Extracted material: Begin

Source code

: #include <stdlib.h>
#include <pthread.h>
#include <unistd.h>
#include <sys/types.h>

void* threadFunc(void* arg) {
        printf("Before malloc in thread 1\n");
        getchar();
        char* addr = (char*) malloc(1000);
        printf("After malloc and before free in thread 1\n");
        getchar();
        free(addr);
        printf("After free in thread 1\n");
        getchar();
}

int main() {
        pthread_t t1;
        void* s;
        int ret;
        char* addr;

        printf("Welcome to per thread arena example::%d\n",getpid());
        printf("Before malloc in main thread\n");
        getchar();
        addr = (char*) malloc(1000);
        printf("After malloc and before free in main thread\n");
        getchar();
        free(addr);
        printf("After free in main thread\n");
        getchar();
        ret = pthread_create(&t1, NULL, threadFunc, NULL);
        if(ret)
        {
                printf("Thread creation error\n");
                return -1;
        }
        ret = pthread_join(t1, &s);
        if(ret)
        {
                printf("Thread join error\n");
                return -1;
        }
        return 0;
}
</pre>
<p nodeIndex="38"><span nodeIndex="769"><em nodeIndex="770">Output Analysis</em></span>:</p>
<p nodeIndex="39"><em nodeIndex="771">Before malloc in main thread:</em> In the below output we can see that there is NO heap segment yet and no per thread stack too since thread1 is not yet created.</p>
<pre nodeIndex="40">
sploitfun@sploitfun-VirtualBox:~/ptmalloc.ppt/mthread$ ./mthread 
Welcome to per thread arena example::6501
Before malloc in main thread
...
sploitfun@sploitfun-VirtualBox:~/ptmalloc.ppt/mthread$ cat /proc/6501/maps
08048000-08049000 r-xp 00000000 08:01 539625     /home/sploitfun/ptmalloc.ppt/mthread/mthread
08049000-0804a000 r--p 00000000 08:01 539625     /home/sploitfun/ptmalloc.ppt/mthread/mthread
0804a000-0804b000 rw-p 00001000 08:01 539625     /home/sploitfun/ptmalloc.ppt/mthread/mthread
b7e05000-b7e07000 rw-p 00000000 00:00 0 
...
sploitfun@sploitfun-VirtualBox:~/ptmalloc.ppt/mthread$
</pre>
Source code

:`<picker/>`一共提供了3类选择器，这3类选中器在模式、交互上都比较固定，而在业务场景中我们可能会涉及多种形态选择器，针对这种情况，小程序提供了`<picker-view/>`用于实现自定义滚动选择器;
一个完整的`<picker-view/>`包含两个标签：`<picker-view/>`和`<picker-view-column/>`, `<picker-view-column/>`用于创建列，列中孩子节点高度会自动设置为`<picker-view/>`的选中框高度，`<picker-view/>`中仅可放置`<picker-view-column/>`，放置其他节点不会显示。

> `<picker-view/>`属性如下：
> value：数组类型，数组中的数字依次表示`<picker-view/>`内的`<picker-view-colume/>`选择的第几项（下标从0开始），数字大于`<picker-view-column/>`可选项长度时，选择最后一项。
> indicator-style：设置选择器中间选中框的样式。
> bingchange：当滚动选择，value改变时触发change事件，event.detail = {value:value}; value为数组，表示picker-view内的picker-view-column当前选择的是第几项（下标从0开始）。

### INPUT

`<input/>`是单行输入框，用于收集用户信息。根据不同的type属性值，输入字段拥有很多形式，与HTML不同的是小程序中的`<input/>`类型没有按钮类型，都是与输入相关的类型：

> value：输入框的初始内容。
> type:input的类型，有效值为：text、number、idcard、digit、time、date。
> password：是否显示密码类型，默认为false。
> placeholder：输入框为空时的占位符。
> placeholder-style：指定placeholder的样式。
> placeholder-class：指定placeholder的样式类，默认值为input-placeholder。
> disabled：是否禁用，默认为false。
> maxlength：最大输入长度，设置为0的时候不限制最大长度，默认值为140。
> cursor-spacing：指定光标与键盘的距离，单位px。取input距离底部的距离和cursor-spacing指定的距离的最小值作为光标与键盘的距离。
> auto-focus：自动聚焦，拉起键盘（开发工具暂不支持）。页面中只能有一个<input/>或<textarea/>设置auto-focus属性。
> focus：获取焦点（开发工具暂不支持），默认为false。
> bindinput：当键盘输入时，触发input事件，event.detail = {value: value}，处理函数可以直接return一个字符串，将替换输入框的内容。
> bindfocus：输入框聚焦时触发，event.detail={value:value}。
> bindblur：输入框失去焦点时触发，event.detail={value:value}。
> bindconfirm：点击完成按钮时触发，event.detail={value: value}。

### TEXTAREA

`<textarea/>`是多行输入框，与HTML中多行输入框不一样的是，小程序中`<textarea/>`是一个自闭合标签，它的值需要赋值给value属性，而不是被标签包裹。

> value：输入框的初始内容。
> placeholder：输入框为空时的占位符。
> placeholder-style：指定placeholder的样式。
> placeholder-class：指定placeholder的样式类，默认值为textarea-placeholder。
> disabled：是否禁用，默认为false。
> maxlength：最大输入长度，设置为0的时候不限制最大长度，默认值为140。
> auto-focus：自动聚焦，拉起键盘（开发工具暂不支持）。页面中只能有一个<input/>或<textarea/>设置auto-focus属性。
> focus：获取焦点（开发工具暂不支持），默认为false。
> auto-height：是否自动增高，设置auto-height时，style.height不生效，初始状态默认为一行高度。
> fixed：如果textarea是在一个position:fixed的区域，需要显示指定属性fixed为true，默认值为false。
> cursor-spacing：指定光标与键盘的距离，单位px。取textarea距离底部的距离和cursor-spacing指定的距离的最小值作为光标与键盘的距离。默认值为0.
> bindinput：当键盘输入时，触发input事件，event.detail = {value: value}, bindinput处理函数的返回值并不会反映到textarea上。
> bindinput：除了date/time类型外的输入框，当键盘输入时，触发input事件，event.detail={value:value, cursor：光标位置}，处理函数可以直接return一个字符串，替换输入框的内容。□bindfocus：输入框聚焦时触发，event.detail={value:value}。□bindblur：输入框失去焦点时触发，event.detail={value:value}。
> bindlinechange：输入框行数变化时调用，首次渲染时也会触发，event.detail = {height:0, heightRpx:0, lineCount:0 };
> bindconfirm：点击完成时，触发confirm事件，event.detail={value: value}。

Extracted material: End

Every line above that holds the word "输入框聚焦时触发" is to be found and copied.

> bindfocus：输入框聚焦时触发，event.detail={value:value}。
> bindinput：除了date/time类型外的输入框，当键盘输入时，触发input事件，event.detail={value:value, cursor：光标位置}，处理函数可以直接return一个字符串，替换输入框的内容。□bindfocus：输入框聚焦时触发，event.detail={value:value}。□bindblur：输入框失去焦点时触发，event.detail={value:value}。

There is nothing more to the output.